You would only use iso-8859-1 if you had a database with known
iso-8859-1
strings, AND if you did not want to simply Iconv them to UTF-8 before
pushing
them into your HTML.


Phlip
http://twitter.com/Pen_Bird

tks! it didn’t work in utf-8. if I use está (without the special
character), it display an interrogation symbol (?)

Could someone try to use this => :message => ‘está incorreto’
in some validation to see if it works?

How can I display “está”?

tks

I create almost only spanish applications, all with Ñ ñ, á é and so
on, and use ONLY UTF-8.

The meta directive between the head tags does all the magic.

Regards.

Franco C…

thansk Franco.

it works on the view, but not work in the model (at least here)
did you try to add a message in some model with accent?

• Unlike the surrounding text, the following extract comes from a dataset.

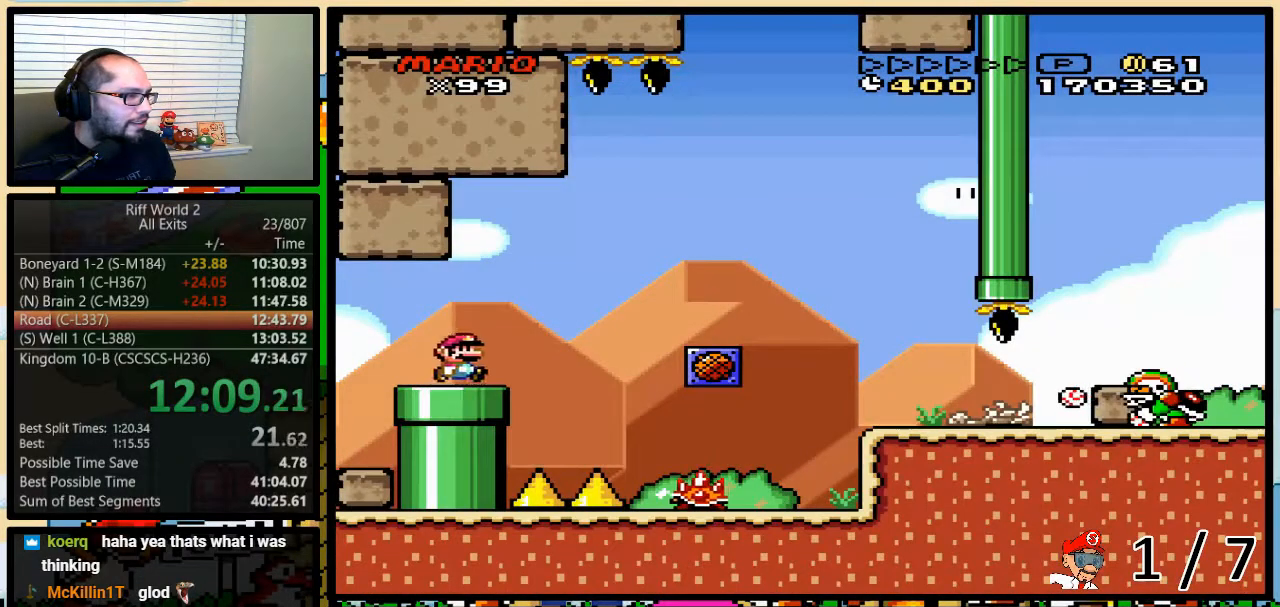
{"buttons": ["Y", "DPAD_RIGHT"], "events": [[233, "B", "down"], [233, "DPAD_UP", "down"], [433, "DPAD_UP", "up"], [500, "B", "up"]]}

Yes, i use it a lot, but in this form:

record.errors.add attr, :invalid # or any other

And then in the config/locales/es.yml

es:
activerecord:
errors:
messages:
invalid: “no es válido”

  # Custom for one model
  models:
    somemoder:
      attributes:
        someattribute:
          invalid: "es inválido"

I never use it in the direct form, always with the I18n package. If
you want a complete example see
rails-i18n/rails/locale at master · svenfuchs/rails-i18n · GitHub.

Regards.

Franco C…

thanks folks.

I solved the problem using a different text editor. Now I’m using RoRED. It’s an amazing editor, but
only available for Windows.
The problem was the encode of the files.